Broadway and movie theaters shut down: "..that all plays, bear-baitings, games, singing of ballads, buckler-play or such-like cause of assemblies of people be utterly prohibited.."
Restaurants and pubs shut down: That all public feasting...be forborne till further order and allowance....that disorderly tippling in taverns, ale-houses, coffee-houses and cellars be severely looked unto, as the common sin of this time and greatest occasion of dispersing the plague..."
Lock down at home: "as for my little family, having thus, as I have said, laid in a store of bread, butter, cheese and beer, I took my friend and physician's advice and locked myself up and my family and resolved to suffer the hardship of living a few months without flesh-meat, rather than to purchase it and hazard our lives."
Trade comes to a halt: "..the trading nation of Europe were all afraid of us; no port of France, or Holland, or Spain, or Italy would admit our (English) ships or correspond with us...the inconveniences in Spain and Portugal were still greater, for they would by no means suffer our ships,....to come into their ports, much less to unlade."
A decrease in the weekly death counts and people throw caution to the wind, ignoring the warnings of 17th century Dr. Faucis: "....people's running so rashly into danger, giving up all their former cautions and care, and all the shyness which they used to practise, depending that the sickness would not reach them - or that if it did, they should not die. The physicians opposed this thoughtless humor the people with all their might and gave out printed directions, spreading them all over the city and suburbs, advising the people to continue reserved and to use still the utmost caution in their ordinary conduct, notwithstanding the decrease of distemper, terrifying them with the danger of bringing a relapse upon the whole city, and telling them how such a relapse might be more fatal dangerous than the whole visitation that had been already;"
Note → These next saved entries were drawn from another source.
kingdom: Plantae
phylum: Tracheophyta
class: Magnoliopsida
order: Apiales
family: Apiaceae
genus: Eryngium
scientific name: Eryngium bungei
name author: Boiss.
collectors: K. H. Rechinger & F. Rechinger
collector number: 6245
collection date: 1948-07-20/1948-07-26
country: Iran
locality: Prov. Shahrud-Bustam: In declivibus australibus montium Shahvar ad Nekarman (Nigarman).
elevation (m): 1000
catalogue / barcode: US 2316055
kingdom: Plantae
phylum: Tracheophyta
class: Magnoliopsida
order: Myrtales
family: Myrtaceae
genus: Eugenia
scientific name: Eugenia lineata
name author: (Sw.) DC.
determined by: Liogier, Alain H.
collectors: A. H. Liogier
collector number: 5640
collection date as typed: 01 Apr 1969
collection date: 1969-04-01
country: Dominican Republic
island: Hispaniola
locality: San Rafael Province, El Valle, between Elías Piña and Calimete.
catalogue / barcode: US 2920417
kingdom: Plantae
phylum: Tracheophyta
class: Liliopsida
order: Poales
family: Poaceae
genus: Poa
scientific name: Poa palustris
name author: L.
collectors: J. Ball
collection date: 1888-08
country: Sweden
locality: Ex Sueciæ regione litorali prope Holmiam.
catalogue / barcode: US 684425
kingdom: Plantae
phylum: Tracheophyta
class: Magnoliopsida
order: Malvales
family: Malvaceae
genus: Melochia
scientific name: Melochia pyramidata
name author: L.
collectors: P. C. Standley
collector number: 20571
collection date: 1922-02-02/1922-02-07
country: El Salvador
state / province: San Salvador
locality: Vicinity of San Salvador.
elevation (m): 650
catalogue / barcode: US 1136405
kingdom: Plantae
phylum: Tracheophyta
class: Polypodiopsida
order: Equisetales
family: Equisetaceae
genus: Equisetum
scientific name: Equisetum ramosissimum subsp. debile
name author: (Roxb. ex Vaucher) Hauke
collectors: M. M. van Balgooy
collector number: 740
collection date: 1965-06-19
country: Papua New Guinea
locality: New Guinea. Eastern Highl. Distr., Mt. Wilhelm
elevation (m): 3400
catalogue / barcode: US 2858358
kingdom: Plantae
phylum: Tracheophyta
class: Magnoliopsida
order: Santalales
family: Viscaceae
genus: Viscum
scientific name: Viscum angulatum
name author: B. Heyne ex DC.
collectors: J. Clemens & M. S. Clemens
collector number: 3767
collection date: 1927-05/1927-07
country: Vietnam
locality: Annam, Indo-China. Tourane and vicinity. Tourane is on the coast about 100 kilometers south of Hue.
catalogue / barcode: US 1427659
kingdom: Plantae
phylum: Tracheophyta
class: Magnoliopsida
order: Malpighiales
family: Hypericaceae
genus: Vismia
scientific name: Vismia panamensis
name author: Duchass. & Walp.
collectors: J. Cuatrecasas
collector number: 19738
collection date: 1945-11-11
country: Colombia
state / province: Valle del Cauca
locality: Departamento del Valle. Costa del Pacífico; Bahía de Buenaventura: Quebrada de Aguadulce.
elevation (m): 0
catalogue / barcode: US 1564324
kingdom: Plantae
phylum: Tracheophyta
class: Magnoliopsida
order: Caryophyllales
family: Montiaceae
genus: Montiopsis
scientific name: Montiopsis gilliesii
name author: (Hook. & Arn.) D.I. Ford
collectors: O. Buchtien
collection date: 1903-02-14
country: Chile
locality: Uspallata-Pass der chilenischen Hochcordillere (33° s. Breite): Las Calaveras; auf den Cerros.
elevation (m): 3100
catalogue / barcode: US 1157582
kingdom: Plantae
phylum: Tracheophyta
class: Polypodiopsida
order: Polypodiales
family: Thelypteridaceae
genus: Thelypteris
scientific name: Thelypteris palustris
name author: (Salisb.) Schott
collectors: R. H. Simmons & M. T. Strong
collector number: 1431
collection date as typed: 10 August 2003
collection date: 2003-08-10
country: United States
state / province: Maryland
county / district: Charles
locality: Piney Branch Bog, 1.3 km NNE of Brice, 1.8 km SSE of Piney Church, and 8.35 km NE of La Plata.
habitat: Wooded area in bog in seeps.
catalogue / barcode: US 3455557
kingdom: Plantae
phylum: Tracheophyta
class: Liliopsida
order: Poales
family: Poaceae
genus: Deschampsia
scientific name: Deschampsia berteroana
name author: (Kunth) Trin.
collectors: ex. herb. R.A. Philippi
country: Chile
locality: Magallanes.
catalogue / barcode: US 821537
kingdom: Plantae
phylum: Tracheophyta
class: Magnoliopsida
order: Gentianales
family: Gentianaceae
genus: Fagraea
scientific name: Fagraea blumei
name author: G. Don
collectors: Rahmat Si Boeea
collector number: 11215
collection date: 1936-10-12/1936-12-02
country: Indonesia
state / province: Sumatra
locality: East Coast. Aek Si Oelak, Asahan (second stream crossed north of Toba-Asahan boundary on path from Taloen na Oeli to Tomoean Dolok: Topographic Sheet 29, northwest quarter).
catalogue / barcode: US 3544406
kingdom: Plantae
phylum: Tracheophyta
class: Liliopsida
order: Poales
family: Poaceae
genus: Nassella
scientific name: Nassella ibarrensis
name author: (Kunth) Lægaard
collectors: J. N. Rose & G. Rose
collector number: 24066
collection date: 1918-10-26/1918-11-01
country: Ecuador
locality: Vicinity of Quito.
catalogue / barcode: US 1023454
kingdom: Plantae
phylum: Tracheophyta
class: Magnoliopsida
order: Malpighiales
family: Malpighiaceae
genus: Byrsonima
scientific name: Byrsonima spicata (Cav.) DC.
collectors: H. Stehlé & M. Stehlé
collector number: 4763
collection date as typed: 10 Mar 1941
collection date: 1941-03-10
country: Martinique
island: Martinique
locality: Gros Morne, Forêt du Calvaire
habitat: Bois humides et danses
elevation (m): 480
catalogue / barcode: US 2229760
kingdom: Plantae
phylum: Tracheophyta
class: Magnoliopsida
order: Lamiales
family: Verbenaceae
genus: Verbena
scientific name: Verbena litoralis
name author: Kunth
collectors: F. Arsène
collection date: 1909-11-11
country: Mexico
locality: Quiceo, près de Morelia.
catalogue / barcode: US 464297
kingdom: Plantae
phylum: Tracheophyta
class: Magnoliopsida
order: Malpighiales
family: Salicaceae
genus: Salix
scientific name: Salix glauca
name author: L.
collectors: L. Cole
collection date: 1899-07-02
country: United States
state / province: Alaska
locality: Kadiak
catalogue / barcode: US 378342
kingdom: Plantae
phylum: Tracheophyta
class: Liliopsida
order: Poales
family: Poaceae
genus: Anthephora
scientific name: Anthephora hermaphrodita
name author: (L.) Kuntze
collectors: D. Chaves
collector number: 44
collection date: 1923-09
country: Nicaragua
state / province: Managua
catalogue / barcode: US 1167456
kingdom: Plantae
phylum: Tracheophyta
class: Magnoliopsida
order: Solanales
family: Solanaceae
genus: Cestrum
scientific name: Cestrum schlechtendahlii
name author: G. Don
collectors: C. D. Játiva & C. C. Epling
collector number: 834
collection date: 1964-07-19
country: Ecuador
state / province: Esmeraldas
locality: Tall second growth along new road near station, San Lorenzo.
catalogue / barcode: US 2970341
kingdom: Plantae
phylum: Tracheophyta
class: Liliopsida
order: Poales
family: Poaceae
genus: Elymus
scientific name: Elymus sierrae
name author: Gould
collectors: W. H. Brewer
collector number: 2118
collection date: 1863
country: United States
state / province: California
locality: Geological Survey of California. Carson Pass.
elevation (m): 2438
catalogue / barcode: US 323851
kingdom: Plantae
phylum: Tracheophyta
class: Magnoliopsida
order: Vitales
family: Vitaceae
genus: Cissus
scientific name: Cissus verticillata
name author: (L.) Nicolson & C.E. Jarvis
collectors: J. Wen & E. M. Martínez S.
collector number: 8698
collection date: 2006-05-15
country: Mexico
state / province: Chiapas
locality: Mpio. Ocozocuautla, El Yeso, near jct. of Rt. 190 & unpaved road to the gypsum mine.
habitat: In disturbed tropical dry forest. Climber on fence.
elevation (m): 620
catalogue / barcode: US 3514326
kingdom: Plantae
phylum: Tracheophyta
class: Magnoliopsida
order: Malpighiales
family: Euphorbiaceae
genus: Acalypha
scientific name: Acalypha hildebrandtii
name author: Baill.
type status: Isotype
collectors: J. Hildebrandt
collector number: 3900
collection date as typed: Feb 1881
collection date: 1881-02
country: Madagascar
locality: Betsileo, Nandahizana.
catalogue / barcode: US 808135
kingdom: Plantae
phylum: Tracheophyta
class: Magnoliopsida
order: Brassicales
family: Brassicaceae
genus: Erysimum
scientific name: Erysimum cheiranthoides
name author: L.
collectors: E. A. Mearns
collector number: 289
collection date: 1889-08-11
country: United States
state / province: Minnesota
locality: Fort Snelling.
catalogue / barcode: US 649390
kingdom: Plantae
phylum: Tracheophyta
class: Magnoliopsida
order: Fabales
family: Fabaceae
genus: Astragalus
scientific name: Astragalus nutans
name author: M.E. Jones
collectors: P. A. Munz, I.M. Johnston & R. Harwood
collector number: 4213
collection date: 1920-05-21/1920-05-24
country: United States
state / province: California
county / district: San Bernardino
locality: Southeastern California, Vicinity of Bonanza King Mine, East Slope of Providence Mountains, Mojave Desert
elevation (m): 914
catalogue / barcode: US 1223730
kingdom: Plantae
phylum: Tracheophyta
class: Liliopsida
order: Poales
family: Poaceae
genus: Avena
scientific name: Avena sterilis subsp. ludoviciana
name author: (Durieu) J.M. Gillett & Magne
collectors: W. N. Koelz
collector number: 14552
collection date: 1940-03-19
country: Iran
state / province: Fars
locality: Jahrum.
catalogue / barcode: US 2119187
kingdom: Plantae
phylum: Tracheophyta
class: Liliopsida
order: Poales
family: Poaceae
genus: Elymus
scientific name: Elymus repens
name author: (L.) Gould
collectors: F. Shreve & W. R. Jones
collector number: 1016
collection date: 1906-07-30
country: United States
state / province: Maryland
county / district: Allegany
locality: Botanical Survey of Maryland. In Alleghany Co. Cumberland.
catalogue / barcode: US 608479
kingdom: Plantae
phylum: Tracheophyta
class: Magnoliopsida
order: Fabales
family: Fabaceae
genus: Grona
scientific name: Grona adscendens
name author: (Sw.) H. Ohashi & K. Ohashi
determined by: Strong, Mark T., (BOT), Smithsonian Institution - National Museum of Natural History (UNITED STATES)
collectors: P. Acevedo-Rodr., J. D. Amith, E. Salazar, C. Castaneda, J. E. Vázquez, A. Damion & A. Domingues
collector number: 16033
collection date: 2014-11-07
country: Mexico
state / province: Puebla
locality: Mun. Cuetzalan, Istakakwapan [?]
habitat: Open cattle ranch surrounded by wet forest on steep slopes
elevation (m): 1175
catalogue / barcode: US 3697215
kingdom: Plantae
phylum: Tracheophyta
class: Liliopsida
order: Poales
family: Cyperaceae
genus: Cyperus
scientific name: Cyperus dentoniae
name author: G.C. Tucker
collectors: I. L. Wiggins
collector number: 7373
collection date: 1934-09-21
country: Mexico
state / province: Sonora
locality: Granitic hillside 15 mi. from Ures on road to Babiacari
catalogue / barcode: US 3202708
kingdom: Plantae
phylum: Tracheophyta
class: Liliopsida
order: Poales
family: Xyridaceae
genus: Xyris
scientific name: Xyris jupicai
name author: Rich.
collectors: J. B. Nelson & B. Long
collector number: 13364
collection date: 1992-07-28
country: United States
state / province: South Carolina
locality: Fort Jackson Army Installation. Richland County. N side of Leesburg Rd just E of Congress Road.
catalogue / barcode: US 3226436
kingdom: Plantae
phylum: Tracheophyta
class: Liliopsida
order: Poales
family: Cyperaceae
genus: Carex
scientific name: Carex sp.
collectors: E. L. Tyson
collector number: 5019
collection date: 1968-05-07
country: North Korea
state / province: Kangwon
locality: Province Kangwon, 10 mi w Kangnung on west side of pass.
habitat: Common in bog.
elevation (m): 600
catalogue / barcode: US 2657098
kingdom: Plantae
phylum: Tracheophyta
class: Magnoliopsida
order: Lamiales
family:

A Journal of the Plague Year is an amazingly clear and modern work of literature from three centuries ago, by a man who gave no f**ks what people thought. He was probably the only man who was sentenced to the pillory where everyone who is sent to public humiliation at the pillory is usually pelted with rotten eggs, people threw flowers at him. The Plague journal, supposedly a fictional work, has been analyzed by researchers and scholars for historical accuracy and they have concluded that it is an honest, factual and realistic portrayal of the 1665 Plague epidemic. They did this by comparing the Journal to the weekly bills of mortality published by the parishes and real eye-witness accounts like Samuel Pepys' diary which was not discovered or decoded at the time Defoe was alive. Color me a Defoe fan.